Perlahan, ia melangkah pergi, meninggalkan lelaki yang beberapa jam
yang lalu mengenalkannya pada indahnya cinta sekaligus rasa kecewa dan
kehilangan.

Ingin ia berbalik dan memeluk lelaki di belakangnya namun, seperti ada


jeratan tali tak kasat mata mengikatnya. Ingin ia menarik kembali jemari yang tadi
menggenggamnya erat-rat namun, seperti ada yang memborgol kedua tangannya.
Ingin ia mengatakan bahwa ia telah benar-benar merasakan cinta dan membuatnya
mengapung di udara namun lidahnya terasa kelu meski hanya untuk memanggil
kembali nama panggilan lelaki itu ‘Lintang’.

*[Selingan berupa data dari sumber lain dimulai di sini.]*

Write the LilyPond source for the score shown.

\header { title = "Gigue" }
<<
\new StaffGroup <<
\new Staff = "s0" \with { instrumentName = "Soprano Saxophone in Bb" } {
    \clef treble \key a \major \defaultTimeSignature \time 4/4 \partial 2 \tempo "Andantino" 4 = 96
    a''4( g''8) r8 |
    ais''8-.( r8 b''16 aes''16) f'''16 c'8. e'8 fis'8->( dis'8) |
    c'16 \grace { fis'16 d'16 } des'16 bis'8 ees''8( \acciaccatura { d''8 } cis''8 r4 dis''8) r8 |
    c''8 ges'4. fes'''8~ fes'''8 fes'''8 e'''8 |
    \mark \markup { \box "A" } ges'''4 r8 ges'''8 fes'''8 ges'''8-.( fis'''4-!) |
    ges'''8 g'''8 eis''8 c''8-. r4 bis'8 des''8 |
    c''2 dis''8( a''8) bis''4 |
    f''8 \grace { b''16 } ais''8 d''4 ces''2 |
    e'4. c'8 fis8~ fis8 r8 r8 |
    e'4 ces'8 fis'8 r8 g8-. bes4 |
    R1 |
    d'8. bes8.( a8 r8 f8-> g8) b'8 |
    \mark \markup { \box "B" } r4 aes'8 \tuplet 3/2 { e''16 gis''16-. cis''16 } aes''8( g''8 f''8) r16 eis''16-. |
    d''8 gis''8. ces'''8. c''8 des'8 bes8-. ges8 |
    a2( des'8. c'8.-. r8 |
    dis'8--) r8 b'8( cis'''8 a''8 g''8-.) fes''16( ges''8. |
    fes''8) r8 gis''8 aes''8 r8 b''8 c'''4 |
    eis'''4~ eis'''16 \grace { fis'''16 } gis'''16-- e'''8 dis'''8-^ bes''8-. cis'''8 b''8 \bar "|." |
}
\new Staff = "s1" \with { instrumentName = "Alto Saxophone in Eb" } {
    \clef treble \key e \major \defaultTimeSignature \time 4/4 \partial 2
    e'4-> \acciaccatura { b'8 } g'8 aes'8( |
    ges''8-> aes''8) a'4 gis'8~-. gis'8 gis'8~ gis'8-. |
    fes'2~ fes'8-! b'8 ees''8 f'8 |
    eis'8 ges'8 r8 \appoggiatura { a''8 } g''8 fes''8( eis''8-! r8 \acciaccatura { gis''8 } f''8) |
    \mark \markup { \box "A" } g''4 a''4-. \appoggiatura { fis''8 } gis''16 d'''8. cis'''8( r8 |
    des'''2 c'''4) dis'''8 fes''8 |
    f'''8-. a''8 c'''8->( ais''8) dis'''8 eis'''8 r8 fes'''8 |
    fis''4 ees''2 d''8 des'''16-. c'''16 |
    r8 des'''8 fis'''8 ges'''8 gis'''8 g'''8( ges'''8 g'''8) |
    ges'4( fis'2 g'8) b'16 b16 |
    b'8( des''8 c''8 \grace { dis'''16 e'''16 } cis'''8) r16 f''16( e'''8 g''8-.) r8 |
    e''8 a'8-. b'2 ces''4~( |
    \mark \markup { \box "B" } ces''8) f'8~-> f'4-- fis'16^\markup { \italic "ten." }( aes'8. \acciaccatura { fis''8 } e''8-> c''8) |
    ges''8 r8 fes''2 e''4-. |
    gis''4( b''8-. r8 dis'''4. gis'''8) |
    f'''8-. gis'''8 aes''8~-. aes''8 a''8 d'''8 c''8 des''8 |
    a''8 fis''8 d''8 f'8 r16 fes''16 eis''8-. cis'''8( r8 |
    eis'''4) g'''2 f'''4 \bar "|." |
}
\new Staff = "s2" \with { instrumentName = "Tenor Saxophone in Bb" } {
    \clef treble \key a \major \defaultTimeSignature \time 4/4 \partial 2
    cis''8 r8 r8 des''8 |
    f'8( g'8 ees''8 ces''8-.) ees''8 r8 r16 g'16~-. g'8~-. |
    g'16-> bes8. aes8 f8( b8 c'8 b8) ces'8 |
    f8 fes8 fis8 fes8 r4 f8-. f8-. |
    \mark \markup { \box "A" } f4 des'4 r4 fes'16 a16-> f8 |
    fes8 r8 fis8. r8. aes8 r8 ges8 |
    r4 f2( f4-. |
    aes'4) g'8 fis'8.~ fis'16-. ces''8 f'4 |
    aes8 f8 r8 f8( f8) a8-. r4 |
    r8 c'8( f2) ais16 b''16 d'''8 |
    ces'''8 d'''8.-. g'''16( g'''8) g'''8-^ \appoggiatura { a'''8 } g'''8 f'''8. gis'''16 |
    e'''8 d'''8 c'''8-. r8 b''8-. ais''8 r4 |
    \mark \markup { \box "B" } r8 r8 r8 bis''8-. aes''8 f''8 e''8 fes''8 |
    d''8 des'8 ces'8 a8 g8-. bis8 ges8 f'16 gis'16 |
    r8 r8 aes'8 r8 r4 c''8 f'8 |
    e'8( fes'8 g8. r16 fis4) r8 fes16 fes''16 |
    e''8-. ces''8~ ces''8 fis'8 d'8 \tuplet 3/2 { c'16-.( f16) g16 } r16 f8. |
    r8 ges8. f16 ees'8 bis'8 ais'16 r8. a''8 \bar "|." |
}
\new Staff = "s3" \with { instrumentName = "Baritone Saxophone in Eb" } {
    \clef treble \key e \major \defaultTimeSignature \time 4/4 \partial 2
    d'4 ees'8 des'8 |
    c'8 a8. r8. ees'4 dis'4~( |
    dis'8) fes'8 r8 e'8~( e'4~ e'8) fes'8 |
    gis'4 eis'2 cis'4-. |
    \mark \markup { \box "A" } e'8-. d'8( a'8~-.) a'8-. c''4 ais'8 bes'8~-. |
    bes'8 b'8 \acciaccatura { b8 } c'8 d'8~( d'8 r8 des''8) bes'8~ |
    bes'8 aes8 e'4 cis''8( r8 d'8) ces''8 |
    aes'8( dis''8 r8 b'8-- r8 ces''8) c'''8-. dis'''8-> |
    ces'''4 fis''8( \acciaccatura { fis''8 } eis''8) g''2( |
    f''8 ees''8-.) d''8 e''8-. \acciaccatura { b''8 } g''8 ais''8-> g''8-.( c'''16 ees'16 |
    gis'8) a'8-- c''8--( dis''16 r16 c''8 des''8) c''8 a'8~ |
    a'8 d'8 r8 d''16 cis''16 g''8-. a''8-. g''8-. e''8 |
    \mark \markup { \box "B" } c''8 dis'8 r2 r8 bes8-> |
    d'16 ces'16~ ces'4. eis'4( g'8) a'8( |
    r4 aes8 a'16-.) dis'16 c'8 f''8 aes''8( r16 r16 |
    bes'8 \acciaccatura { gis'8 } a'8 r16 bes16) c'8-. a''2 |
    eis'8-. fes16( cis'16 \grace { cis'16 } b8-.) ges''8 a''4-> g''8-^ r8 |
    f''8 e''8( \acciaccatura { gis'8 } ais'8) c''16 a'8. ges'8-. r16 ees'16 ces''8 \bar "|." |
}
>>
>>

Ia hanya mampu menghirup oksigen disekitarnya yang semakin membuat


perih di ulu hatinya.

Ia baru menyadari kini bahwa ia telah merasakan jatuh cinta sekaligus patah hati
terhebatnya pada satu orang dihari yang sama.

Tak lebih, ia hanya seorang pemungut hati rapuh yang sedang terpuruk. Ia
hanya seorang penghibur semata dari rasa pilu yang membiru. Dan saat luka-luka
dari hati rapuh itu telah reda, seseorang itu akan pergi meninggalkannya tanpa
sadar bahwa ada rasa yang tumbuh dalam hatinya juga.

Tak apa, setidaknya ada yang membuktikan ucapannya. Bahwa mencintai


adalah tak lebih usaha untuk merelakan orang yang dicintai pergi.